According to Merriall Goozner (who occasionaly writes for the Journal of the National Cancer Institute), two clinical trials showed no improvement in mortality among women with metastatic breast cancer. Those trials didn’t even replicate the delay in progression of disease that had been shown in the original trial that led to accelerated approval in 2007. Now comes the firestorm from patient advocacy groups, who will use anecdotal stories to claim the drug works for some women.

Here’s the truth of those matters: Anecdotes are not science. Those who insist their use of the drug is the reason why they are remaining alive longer than average will still have access to the drug since most insurance companies and Medicare will continue to follow the National Comprehensive Cancer Network guidelines.

NCCN’s guideline writing committee, a third of whom have financial ties to Roche/Genentech, has said it will not withdraw Avastin’s use in metastatic patients. A few years ago, CMS passed a rule that said it would reimburse any use of a cancer drug, even if the FDA had not approved it for that use, if it was included in the NCCN guidelines and accompanying formulary.
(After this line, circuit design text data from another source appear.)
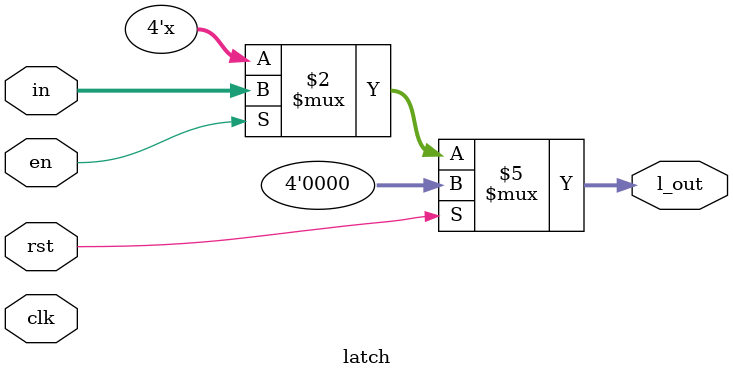
<source format=sv>
`include "package.svh"
module latch (/*AUTOARG*/
   // Outputs
   l_out,
   // Inputs
   clk, rst, en, in
   );
   // Outputs
   output [3:0] l_out;
   // Inputs
   input	clk;
   input	rst;
   input	en;
   input [3:0]	in;

   /*AUTOREG*/
   // Beginning of automatic regs (for this module's undeclared outputs)
   reg [3:0]		l_out;
   // End of automatics
   /*AUTOWIRE*/
   
   always@(en, rst, in)begin
      if(rst)
	l_out <= 1'b0;
      else
	if(en)
	  l_out <= in;
   end

endmodule // latch
// Local Variables:
// Verilog-Library-Directories: (".")
// End:

</source>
http://www.fda.gov/NewsEvents/Newsroom/UCM279485

One breast cancer patient’s life saving therapy is another’s pulmonary embolism without clinical benefit. Until such time as cancer patients are selected for therapies predicated upon their own unique biology, we will confront one Avastin after another.

The solution to this problem is to investigate the VEGF targeting agents in each individual patient’s tissue culture, alone and in combination with other drugs, to gauge the likelihood that vascular targeting will favorably influence each patient’s outcome.

The Avastin saga is but one example of what will occur repeatedly. The one-size-fits-all paradigm is crumbling as individual patients with unique biological features confront the results of the blunt instrument of randomized clinical trials.